10:08 Asmie's Kitchen 0 Comments


 
 This is my second attempt of cooking Vegetable Biryani. I love it so the much. The
aroma and the taste is "wow". It's really an irresistible Indian Cuisine. A must try recipe. I just finished cooking it now. I'm waiting for Iftar time. Can't wait to dig in.😍

  Ingredients for Rice:
2 cups rice preferably Basmati Rice
5 cloves
2 bay leaves
4 cardamom

 Vegetables:
3 carrots (peeled & diced)
2 onions (diced & fried till golden brown)
1/2 cup green peas (boiled)
2 cups Potatoes (peeled & diced)
1 cup chopped tomatoes
 3 tbsp mint leaves (chopped)
 3 tbsp curry leaves (chopped)
 1 ground scotch bonnet
1 chilli pepper (cut into strips)

  Other Ingredients:
 1 tbsp ground nutmeg
 1 tbsp ginger & garlic paste
 A dash of ground cardamom seeds
 2 boiled eggs (cut into 2)

         Seasonings
Salt to taste
2 stock cubes

 1 cup oil

  Method
Soak the rice for 30 minutes. Wash several times with clean water.

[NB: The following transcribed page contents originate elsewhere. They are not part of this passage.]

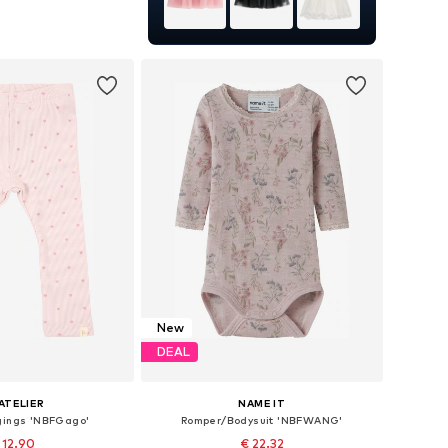
 in many sizes
to basket
New
DEAL
'ATELIER
NAME IT
gings 'NBFGago'
Romper/Bodysuit 'NBFWANG'
 12.90
€ 22.32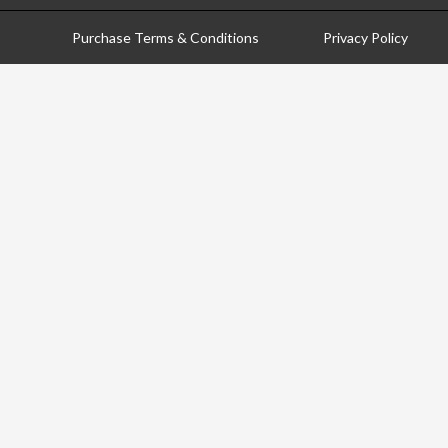
Purchase Terms & Conditions
Privacy Policy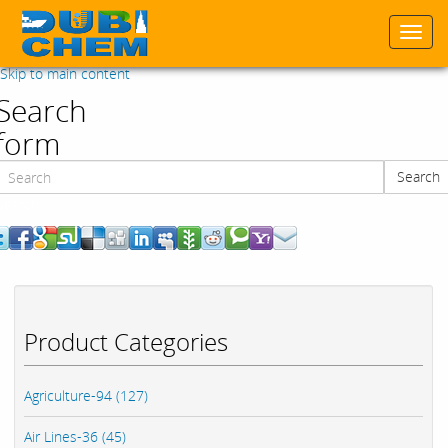
Togg
navi
Skip to main content
Search
form
Search
Search
Product Categories
Agriculture-94 (127)
Air Lines-36 (45)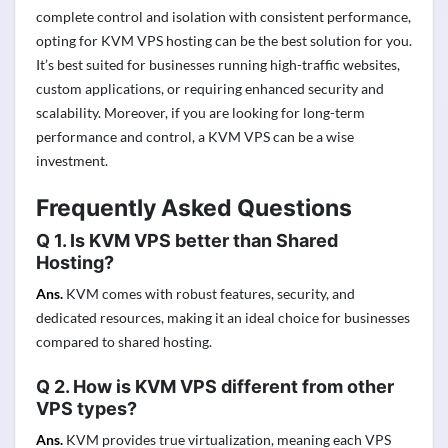
complete control and isolation with consistent performance,
opting for KVM VPS hosting can be the best solution for you.
It’s best suited for businesses running high-traffic websites,
custom applications, or requiring enhanced security and
scalability. Moreover, if you are looking for long-term
performance and control, a KVM VPS can be a wise
investment.
Frequently Asked Questions
Q 1. Is KVM VPS better than Shared
Hosting?
Ans.
KVM comes with robust features, security, and
dedicated resources, making it an ideal choice for businesses
compared to shared hosting.
Q 2. How is KVM VPS different from other
VPS types?
Ans.
KVM provides true virtualization, meaning each VPS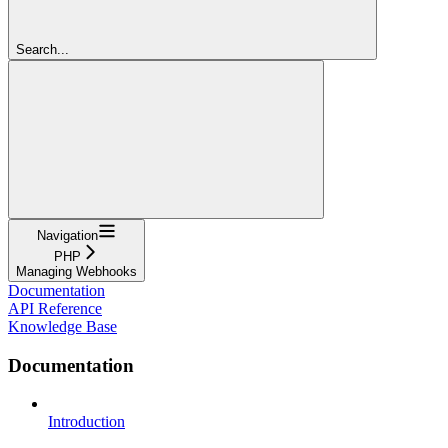
Search...
Navigation
PHP
Managing Webhooks
Documentation
API Reference
Knowledge Base
Documentation
Introduction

Strain.

  Add 1 tbsp oil or butter in a medium pot. Add the garam masala spices and some water enough to boil the rice. You can use 1 medium bowl of water. Bring to the boil. Pour the rice and stir. Boil till aldante (almost soft) Strain the rice in a strainer and set aside.

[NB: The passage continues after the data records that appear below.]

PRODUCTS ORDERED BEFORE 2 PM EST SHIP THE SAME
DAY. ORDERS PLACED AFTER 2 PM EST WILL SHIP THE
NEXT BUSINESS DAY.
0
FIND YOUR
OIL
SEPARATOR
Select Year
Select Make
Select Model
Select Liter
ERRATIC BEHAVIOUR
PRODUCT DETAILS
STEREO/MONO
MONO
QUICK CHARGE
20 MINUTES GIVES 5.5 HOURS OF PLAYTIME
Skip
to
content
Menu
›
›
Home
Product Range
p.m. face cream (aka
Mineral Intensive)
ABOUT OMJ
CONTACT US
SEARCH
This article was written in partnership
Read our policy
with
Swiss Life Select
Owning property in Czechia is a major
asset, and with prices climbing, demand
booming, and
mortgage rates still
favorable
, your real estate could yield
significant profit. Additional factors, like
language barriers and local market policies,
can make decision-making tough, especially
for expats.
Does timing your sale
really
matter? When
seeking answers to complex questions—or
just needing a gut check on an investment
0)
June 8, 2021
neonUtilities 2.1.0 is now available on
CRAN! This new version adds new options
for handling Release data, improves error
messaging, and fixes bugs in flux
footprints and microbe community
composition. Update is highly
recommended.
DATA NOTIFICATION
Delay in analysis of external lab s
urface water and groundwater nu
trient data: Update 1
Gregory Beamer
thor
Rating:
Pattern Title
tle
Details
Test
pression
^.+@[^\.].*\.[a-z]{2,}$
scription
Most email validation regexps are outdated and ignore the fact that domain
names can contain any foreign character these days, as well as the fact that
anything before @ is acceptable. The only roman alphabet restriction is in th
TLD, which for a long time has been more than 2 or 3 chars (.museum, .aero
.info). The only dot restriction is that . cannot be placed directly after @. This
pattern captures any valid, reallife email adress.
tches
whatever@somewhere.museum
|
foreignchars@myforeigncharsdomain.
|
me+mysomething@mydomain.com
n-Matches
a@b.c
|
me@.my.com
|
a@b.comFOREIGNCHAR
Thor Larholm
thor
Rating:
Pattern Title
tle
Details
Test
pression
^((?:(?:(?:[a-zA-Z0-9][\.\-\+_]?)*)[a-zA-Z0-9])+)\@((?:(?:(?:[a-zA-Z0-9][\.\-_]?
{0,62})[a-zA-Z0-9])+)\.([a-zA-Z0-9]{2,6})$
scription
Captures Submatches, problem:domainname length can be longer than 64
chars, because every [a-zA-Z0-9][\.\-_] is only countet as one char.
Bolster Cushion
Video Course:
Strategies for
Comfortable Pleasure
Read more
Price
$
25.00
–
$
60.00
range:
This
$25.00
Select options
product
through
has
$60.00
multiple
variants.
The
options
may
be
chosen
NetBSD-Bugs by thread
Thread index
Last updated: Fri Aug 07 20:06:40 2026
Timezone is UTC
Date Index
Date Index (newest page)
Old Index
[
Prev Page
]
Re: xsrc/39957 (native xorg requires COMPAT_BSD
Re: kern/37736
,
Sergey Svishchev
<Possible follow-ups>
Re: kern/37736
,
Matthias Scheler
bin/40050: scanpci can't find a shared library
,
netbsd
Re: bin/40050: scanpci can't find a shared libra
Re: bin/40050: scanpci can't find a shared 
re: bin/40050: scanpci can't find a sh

 Heat 1/2 the oil in the pot that you boiled the rice. But rinse it first before using. Add 2 cloves, 1 bay leaves, 2 cardamom pods and saute for 30 seconds on low flame. Add the fried onions (but reduce some fried onions for garnishing) add red chilli pepper and fry for a minute. Add the ground ginger- garlic paste, ground scotch bonnet and ground nutmeg and a dash of ground cardamom seeds. Saute for a minute. Add the diced potatoes and fry now and then.

  Tip:
What I did to cook the Potatoes fast was. I covered the pot with it's lid and stir now and then for 5 minutes.

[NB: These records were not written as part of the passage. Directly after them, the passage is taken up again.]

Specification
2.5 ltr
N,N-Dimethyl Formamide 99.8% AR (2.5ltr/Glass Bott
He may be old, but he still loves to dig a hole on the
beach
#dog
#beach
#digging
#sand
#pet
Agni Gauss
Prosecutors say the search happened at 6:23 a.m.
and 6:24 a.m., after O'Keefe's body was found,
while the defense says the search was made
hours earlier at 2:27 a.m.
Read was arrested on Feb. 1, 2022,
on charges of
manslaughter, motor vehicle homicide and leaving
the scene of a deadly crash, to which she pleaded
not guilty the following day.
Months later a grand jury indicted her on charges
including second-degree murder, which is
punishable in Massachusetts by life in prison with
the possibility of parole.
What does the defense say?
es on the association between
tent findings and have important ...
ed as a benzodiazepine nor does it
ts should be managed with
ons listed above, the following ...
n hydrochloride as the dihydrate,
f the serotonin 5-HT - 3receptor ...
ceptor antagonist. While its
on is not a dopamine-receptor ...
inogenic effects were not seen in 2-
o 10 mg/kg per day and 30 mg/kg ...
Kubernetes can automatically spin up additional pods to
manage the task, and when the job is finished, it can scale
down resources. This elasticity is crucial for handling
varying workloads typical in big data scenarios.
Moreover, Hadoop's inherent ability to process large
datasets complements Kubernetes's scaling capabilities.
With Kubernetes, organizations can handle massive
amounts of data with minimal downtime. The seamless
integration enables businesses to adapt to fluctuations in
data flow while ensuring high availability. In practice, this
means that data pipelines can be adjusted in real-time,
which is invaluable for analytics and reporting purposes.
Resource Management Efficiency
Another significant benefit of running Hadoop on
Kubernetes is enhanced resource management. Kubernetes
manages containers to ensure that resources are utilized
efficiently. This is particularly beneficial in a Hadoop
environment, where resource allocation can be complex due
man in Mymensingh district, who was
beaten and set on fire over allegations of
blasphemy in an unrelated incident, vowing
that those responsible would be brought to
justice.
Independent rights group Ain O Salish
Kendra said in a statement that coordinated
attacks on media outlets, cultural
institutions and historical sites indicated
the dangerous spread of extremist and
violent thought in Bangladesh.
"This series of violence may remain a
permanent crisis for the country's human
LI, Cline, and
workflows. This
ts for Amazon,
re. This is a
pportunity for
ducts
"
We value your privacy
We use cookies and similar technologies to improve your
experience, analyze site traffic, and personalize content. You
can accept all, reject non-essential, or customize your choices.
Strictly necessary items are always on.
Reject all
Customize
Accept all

  Add the other vegetables; diced carrots and boiled green peas, stir occasionally for   4 minutes.

    Add the tomatoes, coriander powder, chicken masala powder, salt, stock cubes, turmeric, chopped curry and mint leaves. Stir fry for a minute or two.

   Pour the boiled rice into the pot. In a small bowl, add 1-2 cups water. Squeeze one lime in the water and some salt like 1/2 tsp stir. Pour the water in the pot but at the sides. Stir the rice gently and cook on medium-low flame.
 Garnish with the remaining fried onions and mint leaves.